The ambiguity of the messaging continues to fuel speculation. A draft of the agreement has yet to be published, but all indications suggest that it would all but nullify a 2018 tripartite treaty cementing ties between Ethiopia, Somalia and Eritrea, details of which were similarly never made public.[...]
Domestically, conflict with Faro militiamen in Amhara and unrest in Oromia has weakened key support bases for Abiy. Failure to make payments on Ethiopia’s eurobonds at the end of 2023 has also heightened pressure on the prime minister.[...]
There are also domestic woes in Somaliland, which has known relative stability for decades. The enclave is struggling with an uprising by local clan militia who pushed its forces out of the disputed town of Las Anod in August.[...]
Diplomatic ties between them date back to the 1980s when Ethiopia supported Somaliland rebel fighters who helped win its de facto independence in 1991, the same year Ethiopia became landlocked after Eritrea’s successful war of independence. Ethiopia continued to use Eritrea’s Red Sea ports until the two states severed ties and fought a 1998-2000 border war, which killed 70,000 people. Since then, Ethiopia has used Djibouti’s port as its main trade conduit, but the billions Djibouti is believed to charge Ethiopia annually in port fees has had it exploring alternatives in Sudan, Somaliland and Kenya since the mid-2000s.

• _TASKS FOR THIS EXERCISE_
A. Decide whether each statement below agrees with the passage on Ethiopia and Somaliland, answering yes or no and quoting the words of the passage that settle it: (i) Ethiopia became landlocked in 1991; (ii) since the 1998-2000 border war, Ethiopia has relied mainly on a port in Sudan for its trade; (iii) a draft of the agreement has already been published.
B. Write the next part of the passage on Ethiopia and Somaliland, starting after its final sentence.

• _GIVEN MATERIAL_

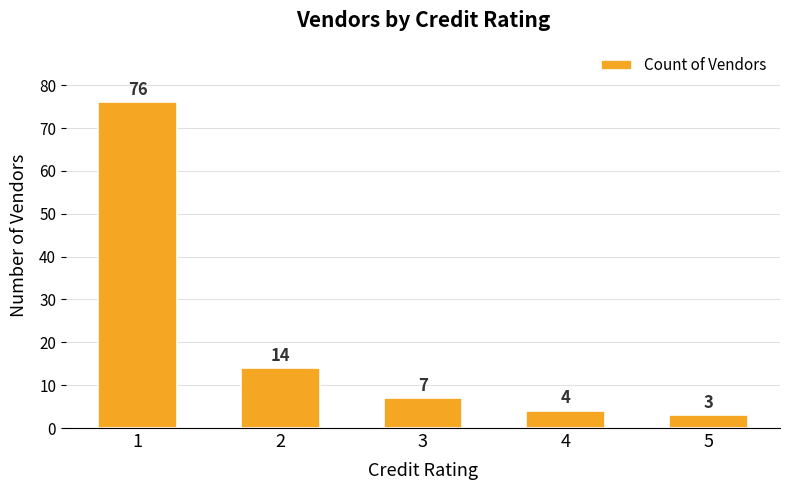

What is the value of the 4th bar from the left?

4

• _OUTPUTS IN ORDER_
A.
(i) Yes: "the same year Ethiopia became landlocked after Eritrea’s successful war of independence."
(ii) No: "Since then, Ethiopia has used Djibouti’s port as its main trade conduit."
(iii) No: "A draft of the agreement has yet to be published."

B.
Agreements between Ethiopia and Somaliland over the use of its Berbera port date as far back as 2005, but issues including logistics and potential harm to relations with Mogadishu have prevented Addis Ababa from implementing a wholesale shift from Djibouti. In 2017, Ethiopia acquired shares in Berbera port as part of a deal involving Emirati logistics management company DP World to expand the port and turn it into a lucrative trade gateway catering to the needs of 119 million Ethiopians. At the time, Somalia denounced the deal as illegal. Ethiopia did not follow through on commitments and eventually lost its stake by 2022.[...]
After Somali independence in 1960 and until the end of the Cold War, the status of Ethiopia’s Somali region, its second largest by area, has been hotly contested between the two countries. The region, also known as Ogaden, is home to ethnic Somalis, who make up about 7 percent of Ethiopia’s population. It has witnessed numerous conflicts. One was the Ogaden War from 1977 to 1978, which killed tens of thousands of people before Ethiopia, with the assistance of Soviet military advisers and Cuban troops, reasserted dominance over the land.
Under the governments of Ethiopia’s Mengistu Hailemariam and Somali President Siad Barre [supported during the war by the US], both countries supported rebel factions in each other’s countries, which would go on to weaken and eventually lead to the overthrow of both leaders by 1991.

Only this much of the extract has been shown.